Sid Salter
- Columnist Sid Salter writes that Grisham’s new non-fiction book releases against the backdrop of another high-profile Mississippi death penalty case.
A self-described “just about full-time grandparent” to three grandchildren, bestselling Mississippi author John Grisham is a few months shy of his 70th birthday – some facts that belie his packed calendar this month.
The author of fifty consecutive #1 bestsellers translated into some 50 languages, Grisham’s latest novel “Camino Ghosts” was released this summer. The recent Grisham works “The Exchange: After The Firm” updated the journey of “The Firm’s” Mitch McDeere and the third Jake Brigance novel “A Time for Mercy” is being developed as a limited HBO series.
For the first time since his groundbreaking 2006 non-fiction book “The Innocent Man: Murder and Injustice in A Small Town,” Grisham has collaborated with Jim McCloskey to produce a new non-fiction book that builds on the theme of wrongful convictions. The book, entitled “Framed: Astonishing True Stories of Wrongful Convictions” was set to release Oct. 15.
Grisham for many years has been passionate about what he sees as deep, systemic flaws in the criminal justice system particularly as it relates to wrongful convictions and the death penalty. “The Innocent Man” gave rise to a powerful six-part Netflix documentary series on wrongful convictions.
The author, known for his work and support of Christian missions in South America through the Southern Baptist International Missions Board, is also a board member of The Innocence Project and McCloskey’s Centurion Ministries, the first national organization dedicated to freeing innocent people who the organization believes have been wrongly convicted.
Grisham’s new non-fiction book releases against the backdrop of another high-profile Mississippi death penalty case. Earlier this month, the case of Richard Gerald Jordan, 78, the state’s longest-serving Death Row inmate, drew national headlines.

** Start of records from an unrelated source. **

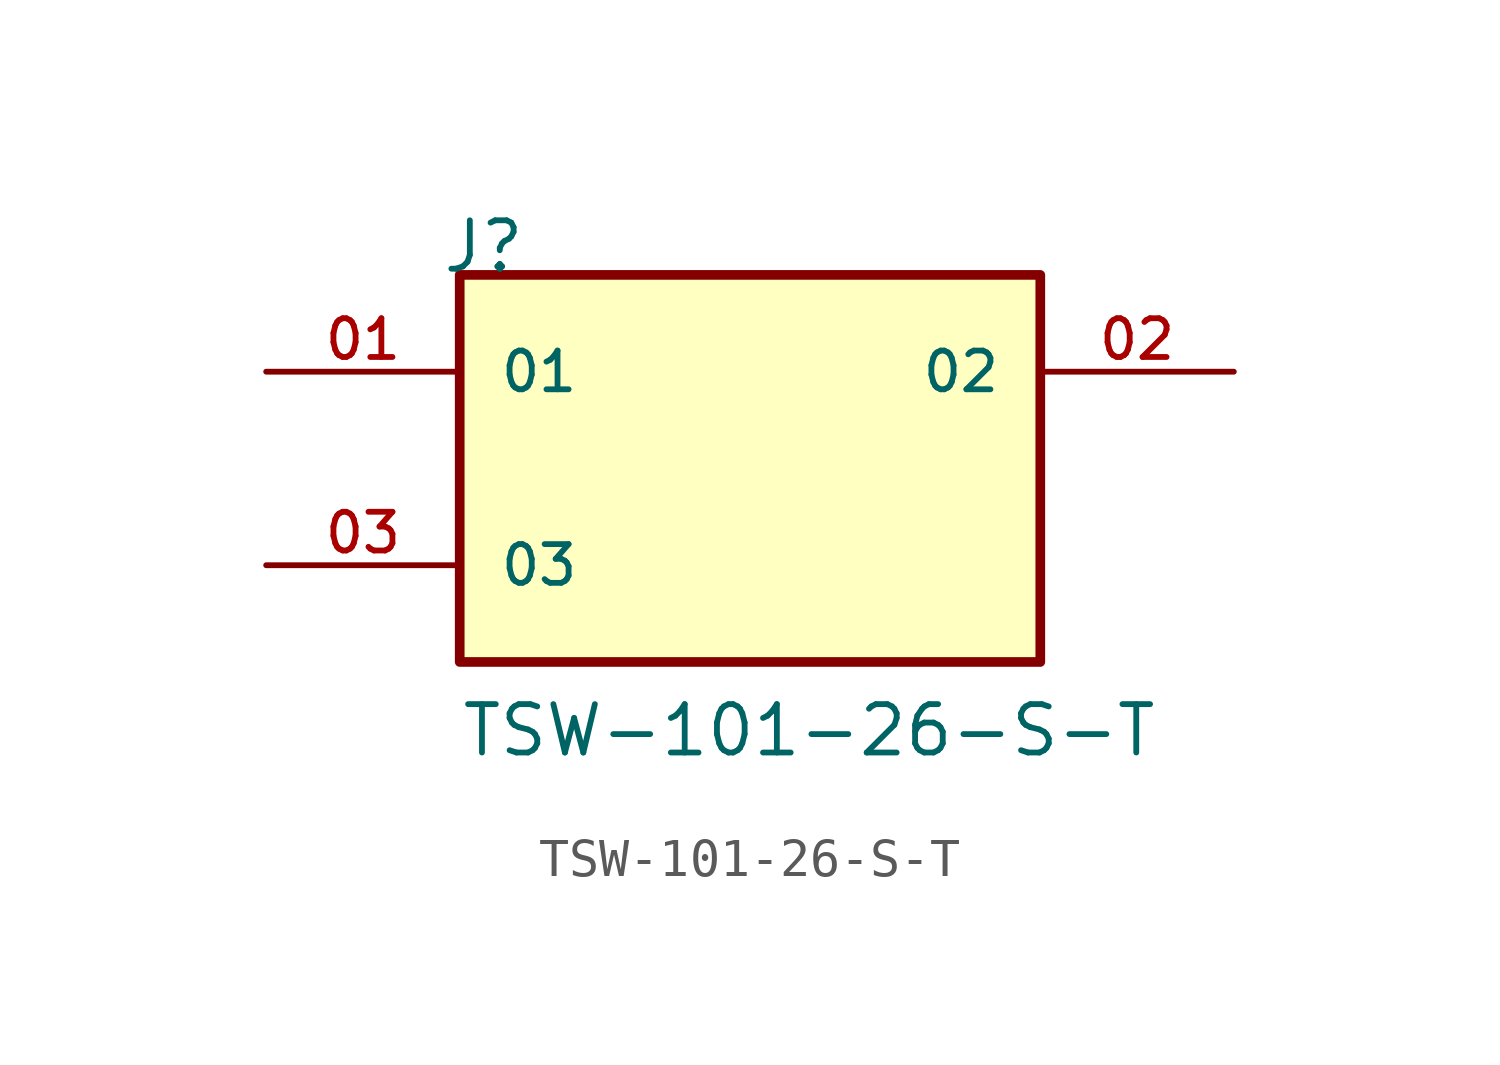
<source format=kicad_sym>
(kicad_symbol_lib
  (version 20211014)
  (generator kicad_symbol_editor)
  (symbol "TSW-101-26-S-T"
    (pin_names
      (offset 1.016))
    (property "Reference" "J"
      (at -8.12 5.08 0)
      (effects (font (size 1.27 1.27)) (justify bottom left)))
    (property "Value" "TSW-101-26-S-T"
      (at -7.62 -7.62 0)
      (effects (font (size 1.27 1.27)) (justify bottom left)))
    (symbol "TSW-101-26-S-T_0_0"
      (rectangle (start -7.62 -5.08) (end 7.62 5.08) (stroke (width 0.254)) (fill (type background)))
      (pin passive line (at -12.7 2.54 0) (length 5.08) (name "01" (effects (font (size 1.016 1.016)))) (number "01" (effects (font (size 1.016 1.016)))))
      (pin passive line (at 12.7 2.54 180.0) (length 5.08) (name "02" (effects (font (size 1.016 1.016)))) (number "02" (effects (font (size 1.016 1.016)))))
      (pin passive line (at -12.7 -2.54 0) (length 5.08) (name "03" (effects (font (size 1.016 1.016)))) (number "03" (effects (font (size 1.016 1.016))))))))
</source>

Jordan, convicted of the 1976 kidnapping and murder of Edwina Marter of Gulfport, a banker’s wife. Jordan and his attorneys have made multiple federal and state appeals, but the most recent arguments have centered on a 2017 U.S. Supreme Court ruling on the use of independent mental health expert testimony.
Mississippi Attorney General Lynn Fitch has asked the court to set an execution date for Jordan. Fitch’s office has argued that Jordan’s federal and state legal remedies “have been exhausted.”
If Grisham’s own publishing and advocacy interests aren’t enough to keep him busy, Grisham is scheduled this week to moderate a tour appearance by former First Lady and former U.S. Secretary of State Hillary Clinton in Durham, North Carolina. Clinton’s latest book, “Something Lost, Something Gained: Reflections of Life, Love and Liberty” was released last month.
After four decades in public life, Grisham is famous enough, wealthy enough and secure in his own skin enough to choose his friends, his causes and the investment of his time in things and people in which be believes and share commonality. He has made an art form of not being pulled into other people’s drama – that despite having no fear of speaking his mind on matters of public policy and the law.
He remains a disciplined, workaday writer. He’s never talked about awaiting the arrival of mystic inspiration or a “muse.” He does talk about getting up early, putting in the time writing, and hitting deadlines.
Grisham told interviewer Christina Ianzito recently: “I get into the habit of getting up early and going to the computer around 7 or 7:30. In my little writing room, there are no phones, no fax, no internet, no music, no disturbances – nothing but the same brand of strong coffee, the same coffee cup. I sit there for several hours, just in another world. After 35 years, I still treasure those moments. But after four or five hours, I’ve got to have a break. My mind is kind of muck.”
I look forward to reading Grisham’s second major work of non-fiction. The nation’s criminal justice system, for good or ill, drives a great deal of the political division and public mistrust in our divided nation. I’m glad people of goodwill with a strong moral compass – like Grisham – are talking about these issues in the public square.